FIG. 7 is a diagram illustrating a cogging torque waveform of a motor according to another embodiment of the present invention.

FIG. 8 is a view illustrating a motor structure according to another embodiment of the present invention.

FIG. 9 is a diagram showing an embodiment of an elevator apparatus using the motor of the present invention.

[Explanation of symbols]

DESCRIPTION OF SYMBOLS 1 ... Rotor, 2 ... Stator, 3 ... Permanent magnet, 4 ... Rotor iron, 5 ... Coil, 6 ... Teeth, 7 ... Shaft, 8 ... Magnet holding, 9 ... Hoisting motor, 10 ... Sheave, 11 ... Basket, 1
2 ... rope, 13 ... counterweight, 14 ... guide rail, 15 ... hoistway, 16 ... pulley.
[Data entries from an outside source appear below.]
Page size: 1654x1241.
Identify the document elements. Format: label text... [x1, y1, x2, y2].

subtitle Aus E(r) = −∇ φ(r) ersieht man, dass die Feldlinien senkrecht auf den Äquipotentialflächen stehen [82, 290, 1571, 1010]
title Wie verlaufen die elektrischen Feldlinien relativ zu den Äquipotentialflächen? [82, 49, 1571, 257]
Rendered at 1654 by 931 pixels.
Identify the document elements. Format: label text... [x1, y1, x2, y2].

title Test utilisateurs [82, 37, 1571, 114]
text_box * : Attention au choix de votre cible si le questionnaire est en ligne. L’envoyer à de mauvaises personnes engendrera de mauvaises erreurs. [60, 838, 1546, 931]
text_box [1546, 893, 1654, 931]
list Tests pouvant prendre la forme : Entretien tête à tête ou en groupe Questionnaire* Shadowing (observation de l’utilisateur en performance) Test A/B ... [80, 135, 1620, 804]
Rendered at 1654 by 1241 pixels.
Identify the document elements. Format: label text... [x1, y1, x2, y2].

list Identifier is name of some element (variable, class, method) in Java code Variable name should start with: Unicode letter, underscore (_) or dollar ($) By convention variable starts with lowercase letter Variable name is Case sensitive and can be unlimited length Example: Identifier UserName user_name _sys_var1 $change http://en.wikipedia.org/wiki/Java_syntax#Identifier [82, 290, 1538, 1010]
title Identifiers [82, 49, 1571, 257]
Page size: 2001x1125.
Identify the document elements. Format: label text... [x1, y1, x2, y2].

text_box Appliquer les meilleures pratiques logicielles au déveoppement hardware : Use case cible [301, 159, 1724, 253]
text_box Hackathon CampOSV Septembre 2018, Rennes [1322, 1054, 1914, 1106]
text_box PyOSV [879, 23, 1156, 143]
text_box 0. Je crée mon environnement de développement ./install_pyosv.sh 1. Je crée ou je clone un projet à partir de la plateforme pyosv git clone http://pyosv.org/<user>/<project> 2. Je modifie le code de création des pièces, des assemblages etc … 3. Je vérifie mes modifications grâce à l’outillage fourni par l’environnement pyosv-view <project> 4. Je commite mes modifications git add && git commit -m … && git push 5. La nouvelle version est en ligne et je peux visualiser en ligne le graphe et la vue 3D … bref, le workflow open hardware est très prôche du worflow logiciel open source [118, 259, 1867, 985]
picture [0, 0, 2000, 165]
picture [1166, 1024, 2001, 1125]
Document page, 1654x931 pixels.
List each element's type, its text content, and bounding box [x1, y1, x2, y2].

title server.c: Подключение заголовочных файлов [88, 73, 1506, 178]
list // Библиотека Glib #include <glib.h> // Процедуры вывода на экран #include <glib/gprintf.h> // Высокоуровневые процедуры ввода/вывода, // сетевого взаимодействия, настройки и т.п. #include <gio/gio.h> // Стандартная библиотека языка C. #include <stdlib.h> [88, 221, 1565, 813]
 ──────────────────────────────────────────────────続 き Continuing on the front page (72) Inventor Motoya Ito 7-1-1, Omikacho, Hitachi City, Ibaraki Prefecture Within Hitachi Research Laboratory, Hitachi, Ltd. (72) Inventor Fumio Tajima 7-1 Omikacho, Hitachi City, Ibaraki Prefecture No. 1 Inside Hitachi, Ltd.Hitachi Research Laboratories (72) Inventor Suetaro Shibukawa 2520 Oji Takaba, Hitachinaka City, Ibaraki Prefecture Inside Hitachi Ltd. Automotive Equipment Division (72) Inventor Kenji Kuniya Hitachika City, Ibaraki Prefecture 2520 Co., Ltd.Hitachi, Ltd.Automotive Equipment Division (72) Inventor Hideki Nihei 1070 Ma, Hitachinaka-shi, Ibaraki Pref.Hitachi, Ltd.Mito Plant, Hitachi Ltd. (72) Inventor Takanori Nakata 1070, Mo, Hitachinaka-shi, Ibaraki Stock F-term in the Mito Plant of Hitachi, Ltd. (reference) 5H019 AA03 CC03 CC04 CC07 CC 08 CC09 DD01 DD10 EE01 FF01 5H621 AA02 BB10 GA01 HH01 JK01 JK15

Claims (5)

[Claims] 1. A rotor in which n is an integer of 1 or more, and a 10n-pole or 14n-pole magnet is attached to a yoke surface,
In a brushless motor having a stator made of 12n teeth and a stator in which armature windings are intensively wound around each tooth, the relationship between the pole pitch τp and the circumferential length τm of the magnetized portion of the magnet is expressed as “τm <Τp ”. 2. A rotor in which n is an integer of 1 or more, and a 10n-pole or 14n-pole magnet is attached to a yoke surface;
In a brushless motor having a core made of 12n teeth and a stator having armature windings intensively wound on each tooth, the relationship between the pole pitch τp and the circumferential length τm of the magnetized portion of the magnet is predetermined. The predetermined range is “τm / τp ≒ 0.87” or “τm / τp ≒ 0.7.
2 ", a brushless motor. 3. The brushless motor according to claim 1, wherein each magnet is fixed to a rotor by using a jig in a gap formed between the magnets when one pole is constituted by one magnet. Brushless motor characterized in that: 4. A brushless motor according to claim 1, wherein a rotor having one pole formed by one magnet is located outside the stator, and each magnet is A brushless motor characterized in that the outer peripheral side is cut along the circumference of the rotor core and the inner peripheral side is flat. 5. An elevator apparatus comprising a hoist, a car, a rope, and a counterweight, wherein the brushless motor according to claim 1 is used as a hoist motor.